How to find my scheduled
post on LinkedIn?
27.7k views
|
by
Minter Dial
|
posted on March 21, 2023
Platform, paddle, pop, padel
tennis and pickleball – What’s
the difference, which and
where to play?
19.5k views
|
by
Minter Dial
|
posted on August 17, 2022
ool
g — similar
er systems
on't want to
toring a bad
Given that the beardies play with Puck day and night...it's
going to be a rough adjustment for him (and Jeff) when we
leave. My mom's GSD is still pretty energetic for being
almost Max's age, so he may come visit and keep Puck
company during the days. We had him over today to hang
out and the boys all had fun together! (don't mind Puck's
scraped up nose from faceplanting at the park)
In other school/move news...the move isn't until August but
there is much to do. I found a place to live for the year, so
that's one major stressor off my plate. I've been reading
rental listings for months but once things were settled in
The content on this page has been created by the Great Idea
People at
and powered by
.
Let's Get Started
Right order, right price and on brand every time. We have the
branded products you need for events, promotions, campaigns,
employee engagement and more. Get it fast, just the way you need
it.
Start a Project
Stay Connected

──────

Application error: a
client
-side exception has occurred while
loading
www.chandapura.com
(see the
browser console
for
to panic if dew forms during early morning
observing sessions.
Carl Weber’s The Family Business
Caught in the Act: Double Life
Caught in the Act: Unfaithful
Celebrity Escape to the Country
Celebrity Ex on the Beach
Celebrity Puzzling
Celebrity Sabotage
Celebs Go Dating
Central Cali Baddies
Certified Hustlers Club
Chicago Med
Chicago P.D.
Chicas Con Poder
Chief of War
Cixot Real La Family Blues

──────

WHAT YOU WILL DO> Copy back the listing above exactly, but only from the line with "post on LinkedIn?" through the line with "Right order, right", both ends included.

SOLUTION>
post on LinkedIn?
27.7k views
|
by
Minter Dial
|
posted on March 21, 2023
Platform, paddle, pop, padel
tennis and pickleball – What’s
the difference, which and
where to play?
19.5k views
|
by
Minter Dial
|
posted on August 17, 2022
ool
g — similar
er systems
on't want to
toring a bad
Given that the beardies play with Puck day and night...it's
going to be a rough adjustment for him (and Jeff) when we
leave. My mom's GSD is still pretty energetic for being
almost Max's age, so he may come visit and keep Puck
company during the days. We had him over today to hang
out and the boys all had fun together! (don't mind Puck's
scraped up nose from faceplanting at the park)
In other school/move news...the move isn't until August but
there is much to do. I found a place to live for the year, so
that's one major stressor off my plate. I've been reading
rental listings for months but once things were settled in
The content on this page has been created by the Great Idea
People at
and powered by
.
Let's Get Started
Right order, right price and on brand every time. We have the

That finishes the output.